Google’s Dataproc lights up Spark on Kubernetes

Google’s Dataproc lights up Spark on Kubernetes

Google has announced a Kubernetes-flavoured version of its Cloud Dataproc Hadoop and Spark service, giving customers an alternative to working with Yarn.

In a blog accompanying the announcement, James Malone, Product Manager, Google Cloud, wrote “With this announcement, we are bringing enterprise-grade support, management, and security to Apache Spark jobs running on GKE clusters.”

Another blog detailing the service, added “By extending the Cloud Dataproc Jobs API to GKE, you can package all the various dependencies of your job into a single Docker container. This Docker container allows you to integrate Spark jobs directly into the rest of your software development pipelines.“

The service, currently in alpha, will also support the Apache Flink stream processing framework, while support for both Presto and Apache Druid is also in the pipeline.
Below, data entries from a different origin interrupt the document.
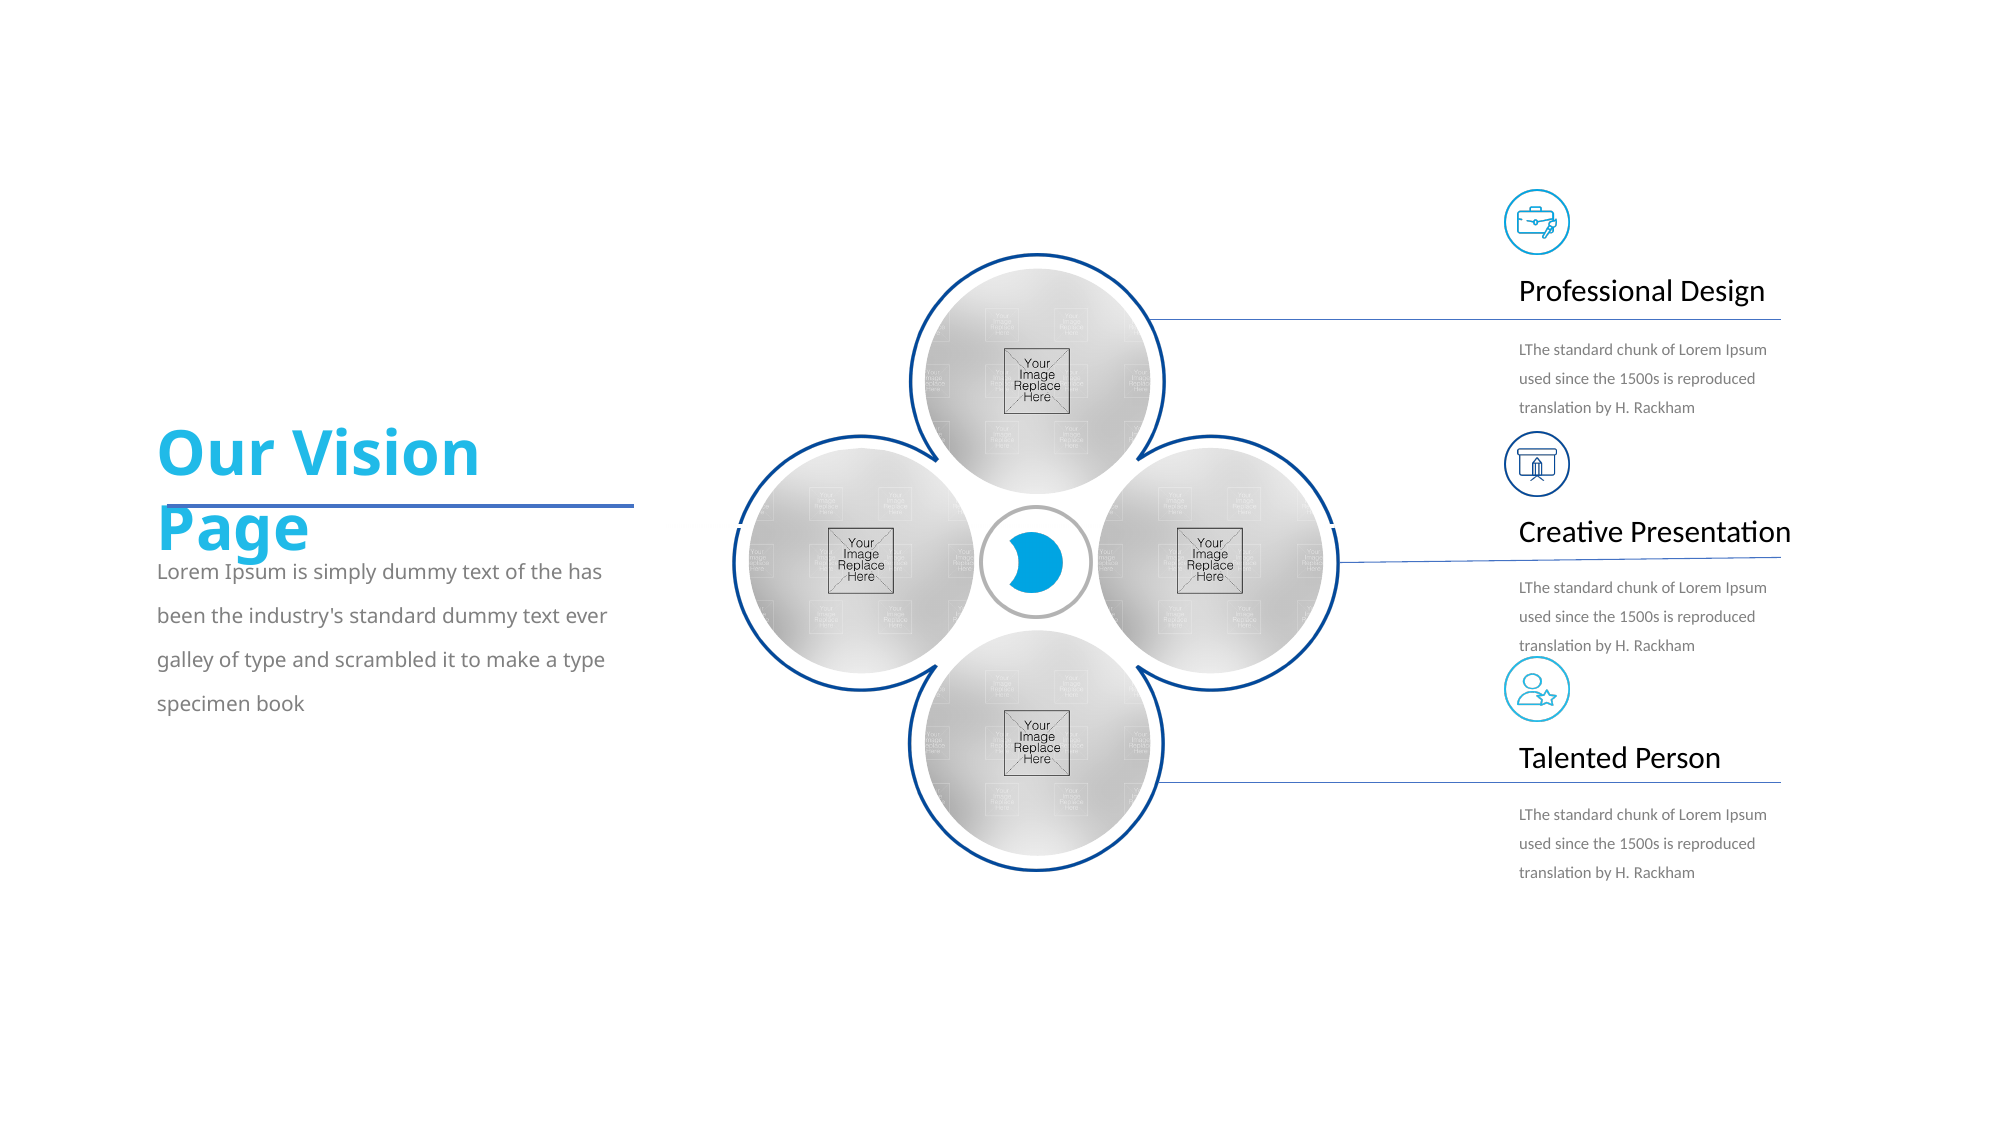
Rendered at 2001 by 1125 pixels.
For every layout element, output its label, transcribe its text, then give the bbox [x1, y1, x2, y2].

text_box Lorem Ipsum is simply dummy text of the has been the industry's standard dummy text ever galley of type and scrambled it to make a type specimen book [142, 532, 635, 723]
text_box LThe standard chunk of Lorem Ipsum used since the 1500s is reproduced translation by H. Rackham [1504, 322, 1787, 425]
text_box LThe standard chunk of Lorem Ipsum used since the 1500s is reproduced translation by H. Rackham [1504, 786, 1787, 890]
picture [1546, 189, 1570, 212]
picture [1504, 431, 1570, 497]
text_box Creative Presentation [1504, 504, 1820, 557]
text_box Talented Person [1504, 729, 1740, 782]
text_box Our Vision Page [142, 405, 650, 571]
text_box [1339, 557, 1781, 563]
picture [1547, 232, 1570, 255]
text_box Professional Design [1504, 262, 1787, 315]
picture [665, 253, 1340, 872]
picture [1507, 192, 1568, 253]
text_box LThe standard chunk of Lorem Ipsum used since the 1500s is reproduced translation by H. Rackham [1504, 559, 1787, 663]
picture [1504, 656, 1570, 722]
picture [1504, 189, 1528, 213]
picture [1504, 231, 1527, 255]
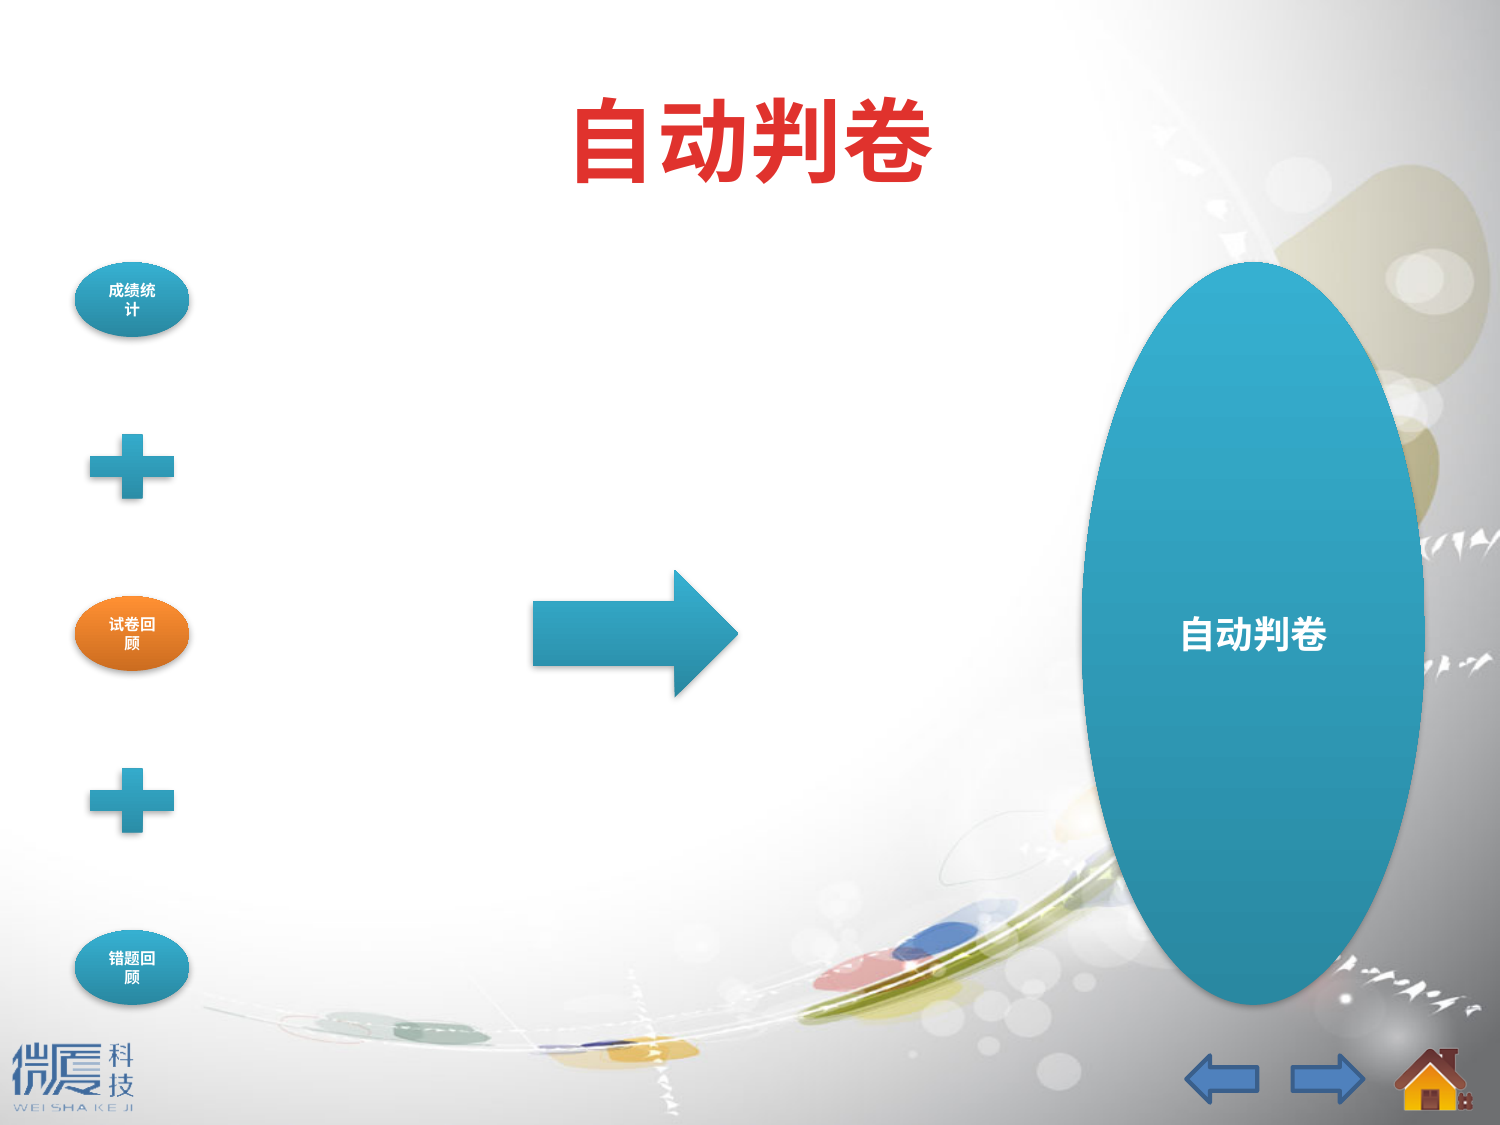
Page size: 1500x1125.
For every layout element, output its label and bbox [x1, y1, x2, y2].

list [74, 262, 1426, 1006]
text_box [1186, 1039, 1485, 1118]
picture [0, 0, 1500, 1125]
While Dataproc is a Google service, Malone said Google’s Anthos platform opened up the possibility of running jobs across hybrid or multiple clouds. “Dataproc becomes that one pane of glass,” Malone told Devclass, taking care of monitoring, security etc, wherever jobs are running.

While Malone couldn’t give a pipeline for when Anthos support might appear, experience suggests that three to six months is a typical time lag from the point when Google says something seems like a good idea to something actually appearing.
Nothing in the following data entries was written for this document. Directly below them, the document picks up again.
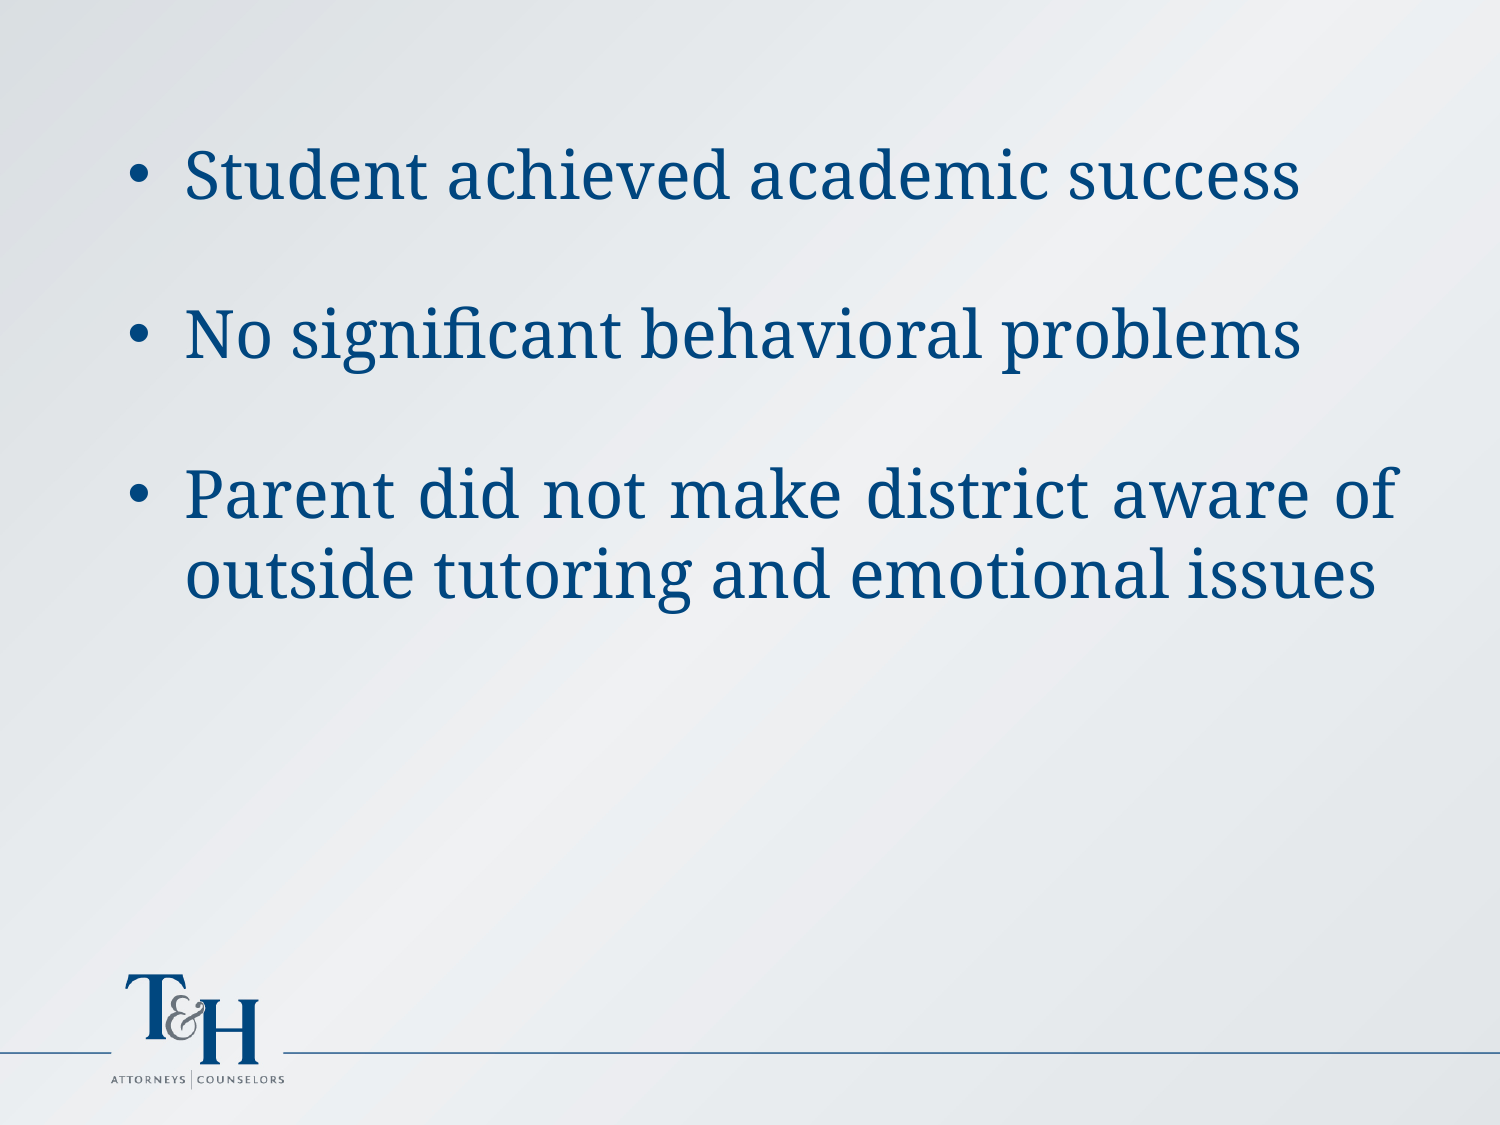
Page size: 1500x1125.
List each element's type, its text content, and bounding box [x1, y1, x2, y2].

picture [0, 0, 1500, 1125]
text_box Student achieved academic success No significant behavioral problems Parent did not make district aware of outside tutoring and emotional issues [112, 125, 1413, 830]
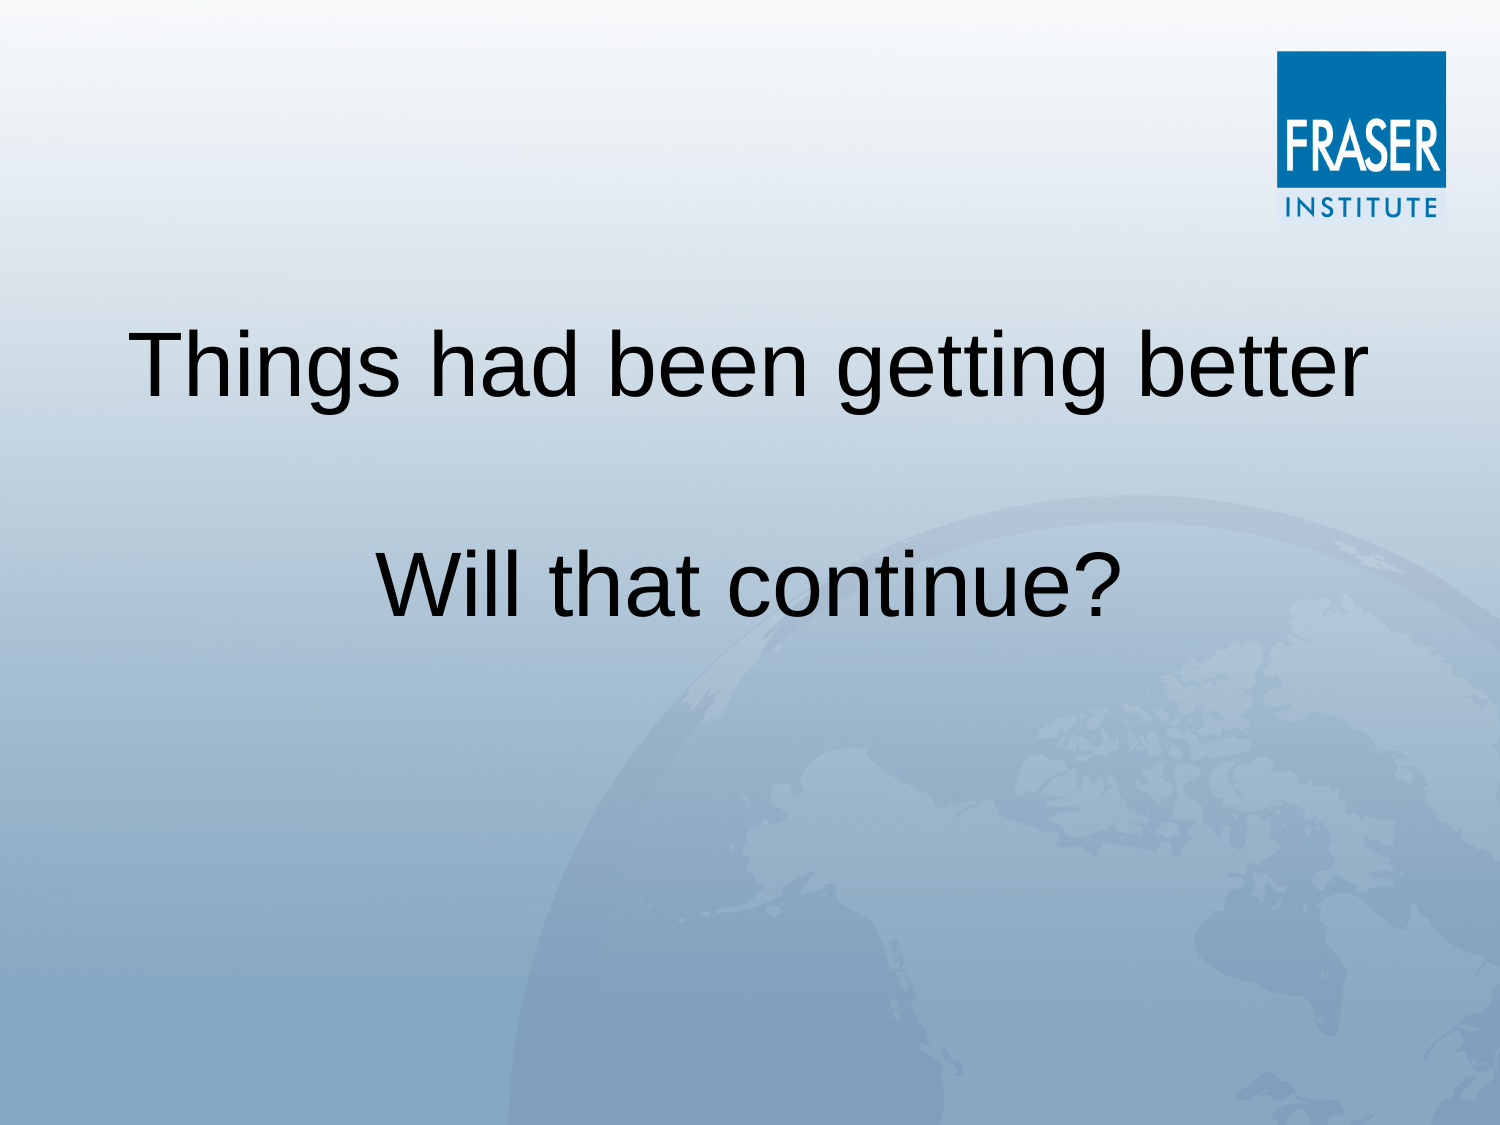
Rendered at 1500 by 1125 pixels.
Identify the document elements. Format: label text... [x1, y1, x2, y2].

Malone also said that companies were asking for Hadoop support on Kubernetes. “That’s a lot more complicated [and will take] a lot more time to figure out.”

In the meantime, the company had to be aware of what other open source projects were gaining traction to ensure that Kubernetes support came earlier and easier “Capturing the new developments now is the most useful [thing to do].”

Malone said that the announcement meant that for now, there will be two versions of Dataproc, supporting Yarn and Kubernetes.

“Yarn will be around for the foreseeable future,” he said, and it was possible that Yarn would in time run on Kubernetes too.